The 9th U.S. Circuit Court of Appeals ruling came in a challenge to Trump’s order filed by the states of Washington and Minnesota. The U.S. Supreme Court will likely determine the case’s final outcome.
The White House said it has no immediate comment.
But President Trump had one on his Twitter platform, where he wrote:
SEE YOU IN COURT, THE SECURITY OF OUR NATION IS AT STAKE!
Trump’s Jan. 27 executive order barred entry for citizens from Iran, Iraq, Libya, Somalia, Sudan, Syria and Yemen for 90 days and imposed a 120-day halt on all refugees, except refugees from Syria who are barred indefinitely.
The other was first binned by Judge James Robart of the Federal court in Seattle, state of Washington.
According to Reuters, the ruling does not resolve the lawsuit, but relates instead to whether Trump’s order should be suspended while litigation proceeds.
Two members of the three-judge panel were appointed by former Democratic Presidents Jimmy Carter and Barack Obama, and one was appointed by former Republican President George W. Bush.
The government could ask the entire 9th Circuit court to review the decision “en banc” or appeal directly to the U.S. Supreme Court.
The three judges said the states had shown that even temporary reinstatement of the ban would cause harm.
In the ruling, they said they acknowledged the competing public interests of national security and free flow of travel but that the U.S. government had not offered “any evidence” of national security concerns to justify banning the seven countries.
They added that the government did not show evidence that any person from the affected countries had perpetrated a terrorist attack in the United States.
Their ruling also said it was unlikely the White House’s counsel had authority to amend a presidential executive order and that the government did not show how the order could be administered in parts.

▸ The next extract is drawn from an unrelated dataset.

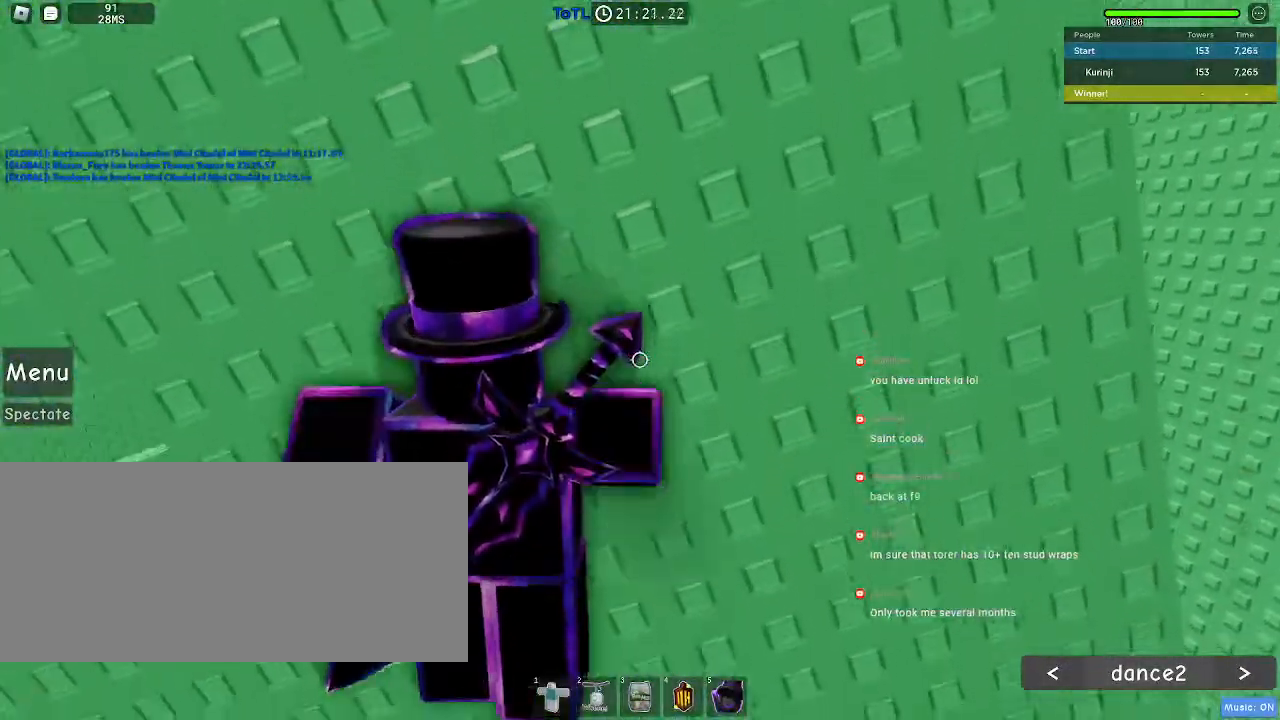
{"keys": [], "mouse": ["right"], "events": [[233, "w", "up"], [317, "shift", "down"], [350, "mouse_right", "down"], [433, "shift", "up"]]}
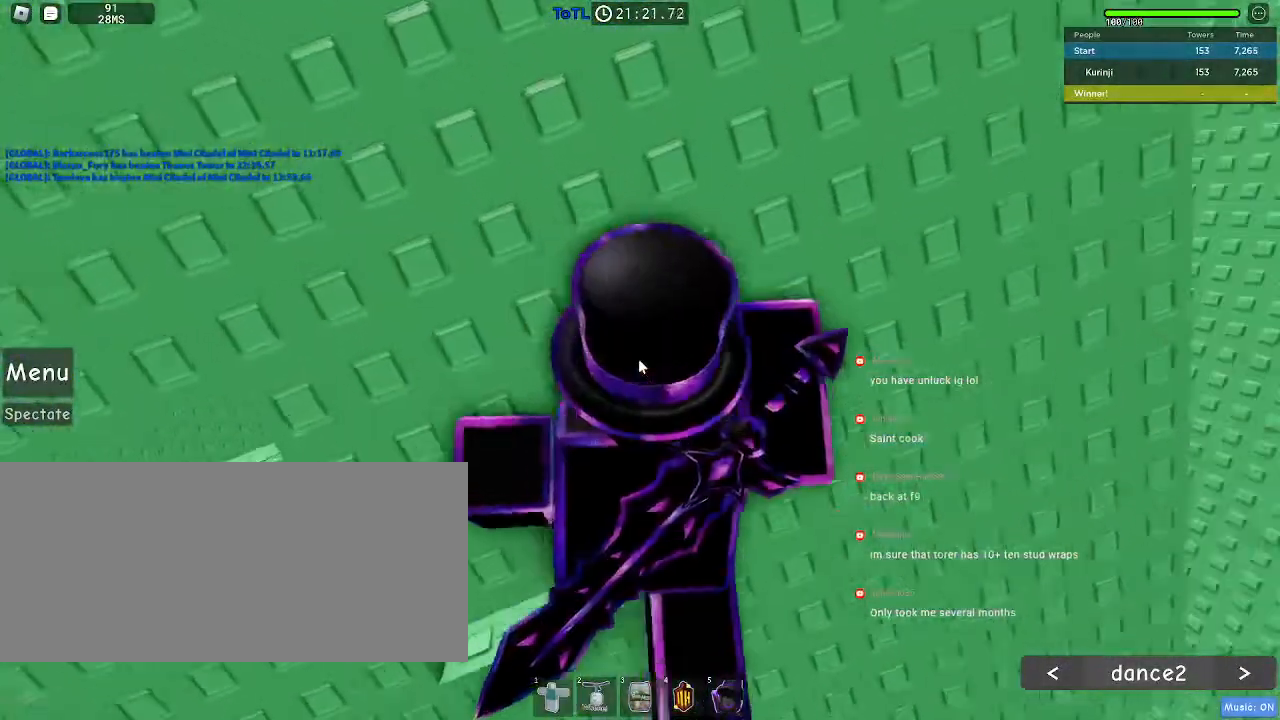
{"keys": ["d", "shift"], "mouse": ["right"], "events": [[433, "shift", "down"], [450, "d", "down"]]}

Curbing entry to the United States as a national security measure was a central premise of Trump’s 2016 presidential campaign, originally proposed as a temporary ban on all Muslims. He has voiced frustration at the legal challenge to his order.
U.S. presidents have in the past claimed sweeping powers to fight terrorism, but individuals, states and civil rights groups challenging the ban said his administration had offered no evidence it answered a threat.